Why did Monad, Stable, and Lighter not choose Binance spot?

CN
3 hours ago

Written by: YettaS

Today, I spoke with an investor about why Monad, Stable, and Lighter did not choose Binance spot. The first two have a relatively stable FDV within a reasonable range, while Lighter seems to be lagging as the selling pressure has not yet been fully digested. He asked me why. In fact, the project teams have already been voting with their feet. The liquidity value of Binance and the cost of the tokens given out are a major trade-off.

After talking with some projects that are preparing for TGE, as well as those that completed TGE one to two years ago and are still working diligently, almost all teams share a similar sentiment: TGE is a very painful learning experience. More importantly, many people have begun to question the necessity of this event itself.

Essentially, TGE is a marketing action, the largest concentrated exposure in the company's history. Whether to do it and when to do it is a serious cost-benefit trade-off.

  • The costs are clear: airdrops are heavily dumped, liquidity is first siphoned off by CEXs, and tokens face enormous selling pressure in a very short time.
  • The benefits also seem clear: attention, brand exposure, and so-called "early users."

For quite a long time, the benefits indeed outweighed the costs. The culmination of this logic is the generic chain from the last cycle. Public chains themselves do not have ready-made products and can only rely on tokens, higher performance, or grand narratives to first build distribution advantages, then use this distribution capability to drive traffic to the ecosystem, ultimately relying on real applications within the ecosystem to retain users. However, the collective failure of almost all new public chains in this cycle indicates that this path is becoming ineffective.

Users have become smarter, and more importantly, in the absence of sustained, real liquidity entering the industry, the cost-benefit ratio of TGE has undergone a structural reversal.

There are several realities that are becoming increasingly hard to ignore.

First, can we really still acquire "early seed users" through tokens? In the web2 era, the earlier users often cared more about the product itself; however, in the current crypto context, the earliest users tend to be more mercenary.

Second, token-based cold starts may only be effective for the first project. Whether it's Plasma and Stable or Hyperliquid and Lighter, subsequent players in the same track will be quickly diluted. Attention is diverted, but liquidity does not necessarily increase exponentially as a result.

Third, a true understanding of the incentive structure of exchanges. Exchanges need to balance short-term profits and long-term ecosystems, but their core goal is always transaction fees. For exchanges, the more assets, the better, and it does not necessarily require each one to be a "quality asset." This point does not naturally align with the long-term construction goals of project teams.

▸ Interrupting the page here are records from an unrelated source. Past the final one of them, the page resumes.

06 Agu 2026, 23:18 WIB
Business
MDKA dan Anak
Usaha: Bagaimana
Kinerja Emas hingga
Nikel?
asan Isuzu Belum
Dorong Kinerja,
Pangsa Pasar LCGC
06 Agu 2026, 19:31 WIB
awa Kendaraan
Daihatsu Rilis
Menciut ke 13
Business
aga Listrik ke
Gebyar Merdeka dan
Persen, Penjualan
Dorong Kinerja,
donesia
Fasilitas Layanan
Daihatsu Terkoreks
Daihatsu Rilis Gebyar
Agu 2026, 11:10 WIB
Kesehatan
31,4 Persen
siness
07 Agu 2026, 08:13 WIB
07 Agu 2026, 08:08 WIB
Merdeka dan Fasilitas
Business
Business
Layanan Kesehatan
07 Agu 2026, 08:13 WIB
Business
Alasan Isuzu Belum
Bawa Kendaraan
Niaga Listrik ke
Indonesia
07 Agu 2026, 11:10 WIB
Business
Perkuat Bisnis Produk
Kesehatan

In crypto, there are actually two products: tokens and the products themselves. In the past, the path of "first making tokens, then making products" was feasible; but now, it is gradually becoming ineffective. Completing TGE before the product has been refined and PMF has been confirmed makes the token at that moment feel more like a liability rather than an asset, and this liability is not light. Many projects only return to the product, users, and long-term construction after TGE, once they have cleaned up the mess. However, this process often excessively consumes the team's energy, morale, and time window. Anticipated construction is not free; the grander the narrative, the more it overdraws the future.

What we are experiencing is a structural transformation from "valuation discovery" to "value discovery."

If we ultimately have to pay such a heavy price, clearing all "historical liabilities" before we can start real construction, then why not prioritize construction itself from the beginning? In this context, when should TGE be completed to be a relatively responsible choice for the project, users, and the team?

Recently, while looking at some secondary market projects, this comparison has become increasingly clear. Their paths are often more solid: finding PMF, attracting users with the product itself, allowing users to use it genuinely and generate revenue, and then using that revenue to buy back tokens. This process does not rely on emotions, narratives, or complex incentive designs, but it does continuously create value. Tokens are used to incentivize truly important people, and sufficiently healthy revenue begins to support the value of the tokens in return.

I do not believe this is the only correct path, nor do I think TGE will completely disappear. Perhaps in some extremely competitive and short-windowed tracks, TGE is still the fastest way to dilute opponents' expectations and reshape liquidity patterns; or perhaps in scenarios with strong network effects, tokens can still amplify distribution efficiency. But these should be choices made after clear trade-offs, not results driven by market rhythms.

If this cycle has taught us anything, it may be that tokens are no longer inherently equivalent to growth, and narratives no longer automatically translate into value. The market is always right; this is a more mature, more brutal, but ultimately healthier long-term situation.